**YOUR GOAL:** Turn each line of the items below into a JSON list of strings, one string per line, skipping blank lines. Leave the pictures out.

**DATA EXTRACTS:**

[Start of Attachment]

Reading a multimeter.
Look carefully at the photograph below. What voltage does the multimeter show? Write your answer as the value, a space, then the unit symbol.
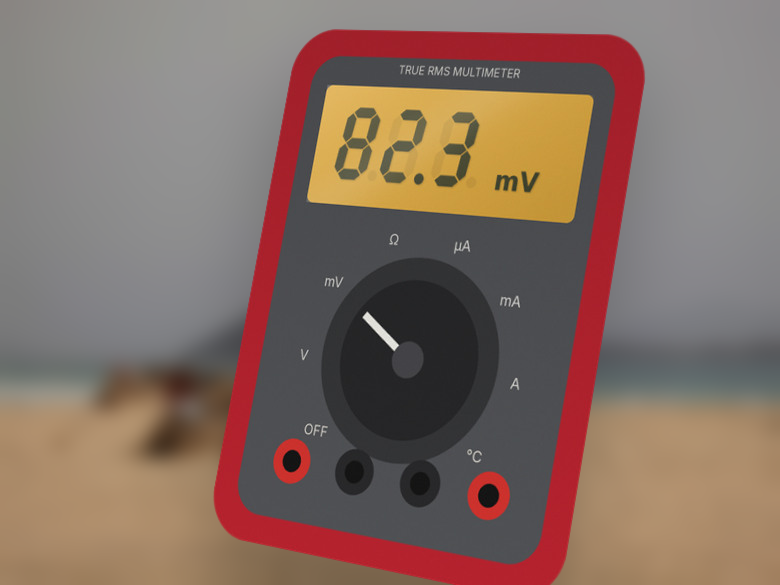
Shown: 82.3 mV
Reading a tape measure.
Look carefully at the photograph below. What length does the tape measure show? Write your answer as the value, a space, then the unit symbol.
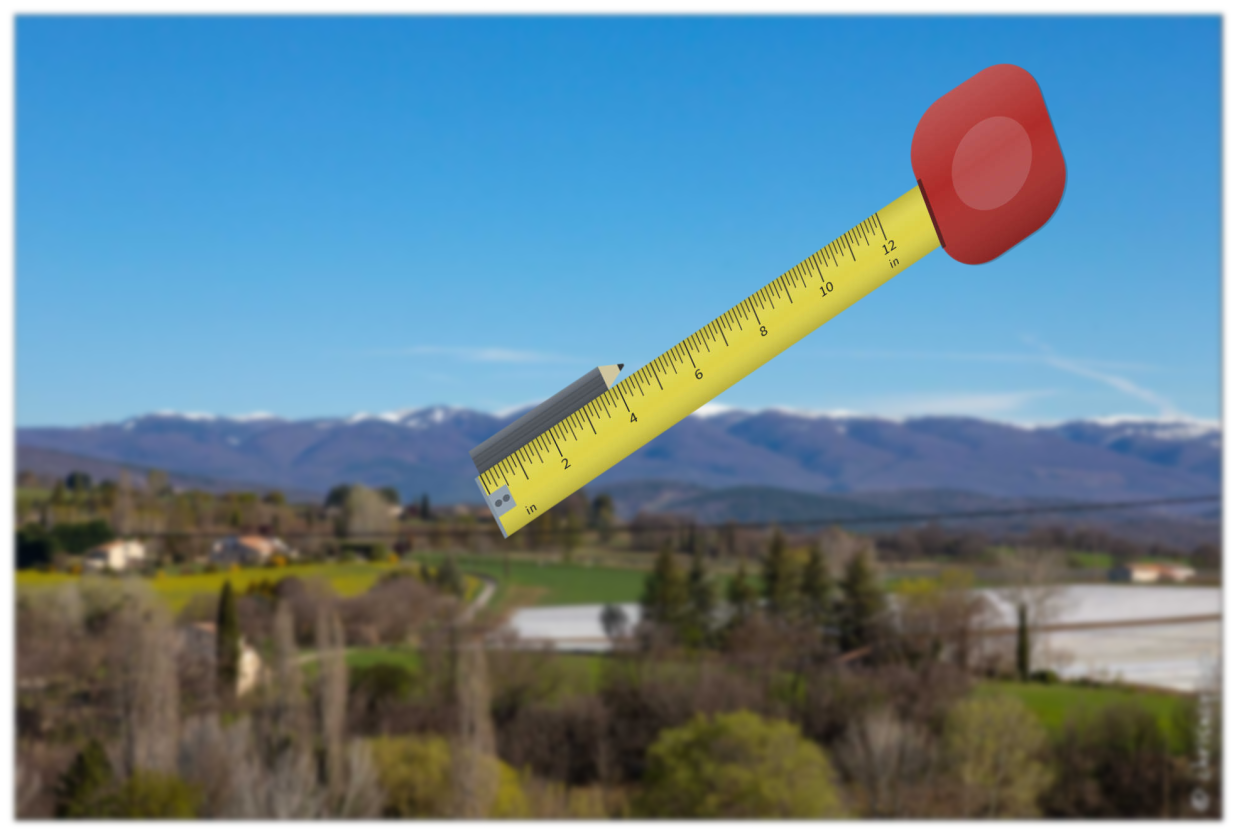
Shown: 4.375 in
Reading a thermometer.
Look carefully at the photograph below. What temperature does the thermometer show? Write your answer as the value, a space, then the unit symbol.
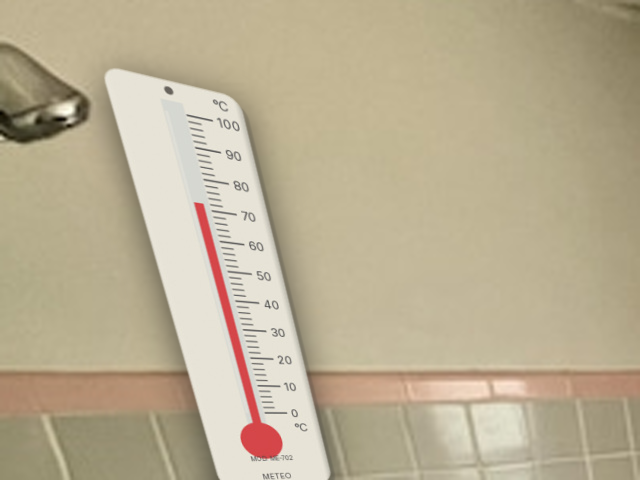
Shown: 72 °C
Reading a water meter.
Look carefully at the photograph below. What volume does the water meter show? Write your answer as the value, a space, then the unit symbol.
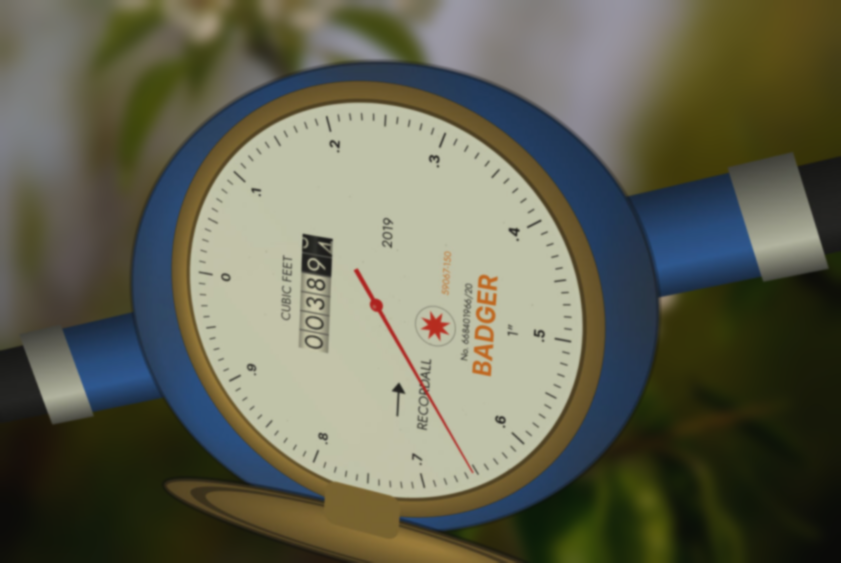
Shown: 3893.65 ft³
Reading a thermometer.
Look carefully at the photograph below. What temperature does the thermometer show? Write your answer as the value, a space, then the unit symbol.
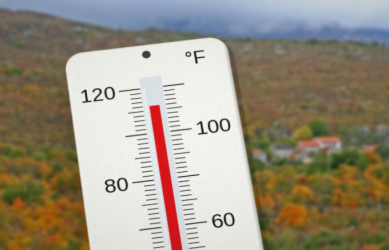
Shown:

[End of Attachment]

**YOUR SOLUTION:**
[
  "Reading a multimeter.",
  "Look carefully at the photograph below. What voltage does the multimeter show? Write your answer as the value, a space, then the unit symbol.",
  "Shown: 82.3 mV",
  "Reading a tape measure.",
  "Look carefully at the photograph below. What length does the tape measure show? Write your answer as the value, a space, then the unit symbol.",
  "Shown: 4.375 in",
  "Reading a thermometer.",
  "Look carefully at the photograph below. What temperature does the thermometer show? Write your answer as the value, a space, then the unit symbol.",
  "Shown: 72 °C",
  "Reading a water meter.",
  "Look carefully at the photograph below. What volume does the water meter show? Write your answer as the value, a space, then the unit symbol.",
  "Shown: 3893.65 ft³",
  "Reading a thermometer.",
  "Look carefully at the photograph below. What temperature does the thermometer show? Write your answer as the value, a space, then the unit symbol.",
  "Shown:"
]